▶ **DOCUMENT PASSAGE**:
--------------------

In light of the commencement of the trial of Eddie Ray Routh, the accused killer of Chris Kyle and Chad Littlefield, we are glad to bring the Warfighter Foundation’s in-depth investigation of Routh’s history. Spencer Walker and Daniel Racca, both former Marines, conducted the investigation.

(The Warfighter Foundation is not affiliated with SOFREP.)

In response to the tragic events that occurred on February 2nd, 2013, the Warfighter Foundation has conducted a comprehensive investigation including interviews with U.S. Marines that knew and served with Eddie Ray Routh, the alleged murderer of U.S. Navy SEAL Chris Kyle and Chad Littlefield. Up to this point, there has been very little investigation into Routh’s military service and no inquiry regarding those who served with him. This is the first time Marines who knew and served with Eddie Ray Routh have been interviewed.

--------------------

▶ **PROVIDED MATERIAL**:
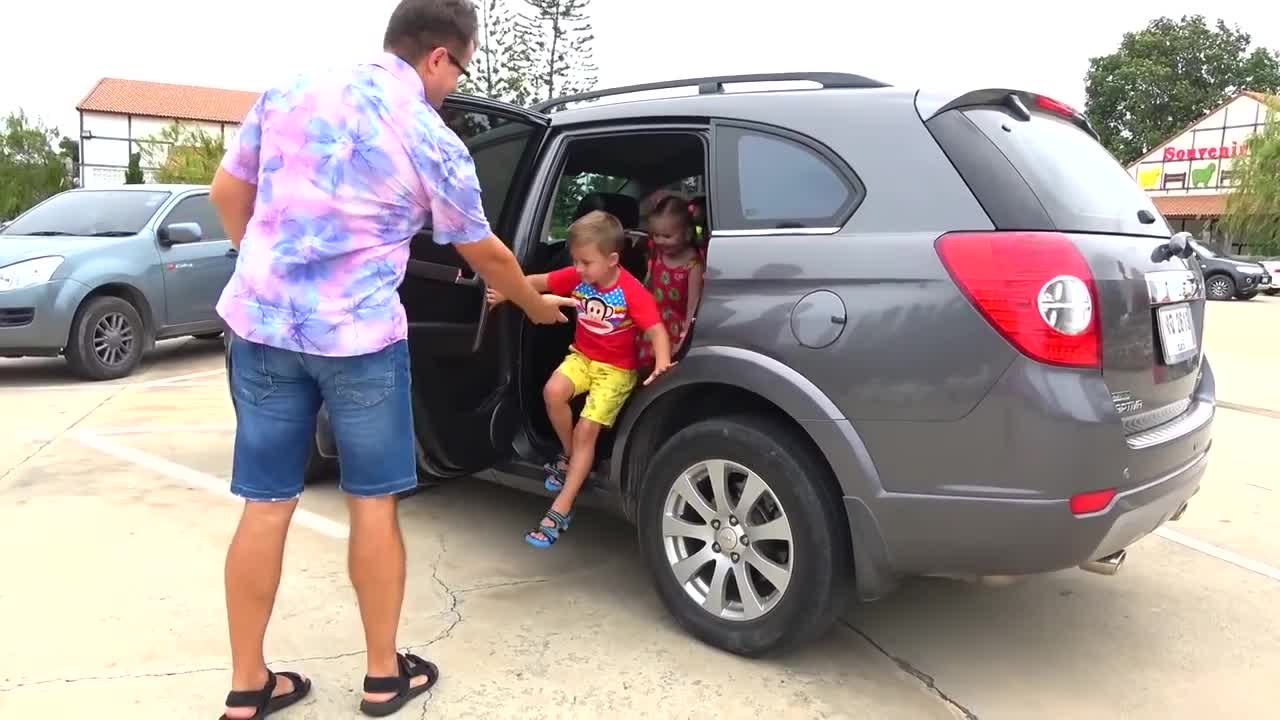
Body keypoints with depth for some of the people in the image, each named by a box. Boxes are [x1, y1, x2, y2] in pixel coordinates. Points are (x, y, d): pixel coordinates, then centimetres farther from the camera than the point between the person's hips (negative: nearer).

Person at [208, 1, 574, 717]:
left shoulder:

--------------------

▶ **EXERCISE REQUIREMENTS**:
1: In the passage on the Eddie Ray Routh investigation, which two people carried out the Warfighter Foundation's inquiry?
2: Write the next part of the passage on the Eddie Ray Routh investigation, picking up right after its final sentence.

▶ **ANSWERS FOR THE EXERCISE**:
1: Spencer Walker and Daniel Racca, both former Marines.

2:
In order to understand the true significance of the subject matter, we must first provide an analytical assessment of Eddie Routh’s cognitive dissonance. What, if any, are the key implications that caused this individual to behave in this way? We can begin this assessment by breaking down Routh into several categories. The individual persona, the state/role and behavior within the United States, and finally his role as a Marine in the war in Iraq. This systematic breakdown allows for a precise characterization of his personality and the identification of any “red flags” that might be claimed from Routh himself.

The Beginning

Our analysis begins with SSgt. Justin Webster, a former U.S. Marine who served honorably from 1998 to 2011. Webster was a Marine Corps recruiter who dealt directly with Routh for 11 months before heading off to Marine Corps boot camp. According to Routh’s mother, Jodi, Routh and his sister left home during his junior year and moved in with their aunt and uncle, who lived in a nearby town. She said that they had wanted to get away from their overprotective mother.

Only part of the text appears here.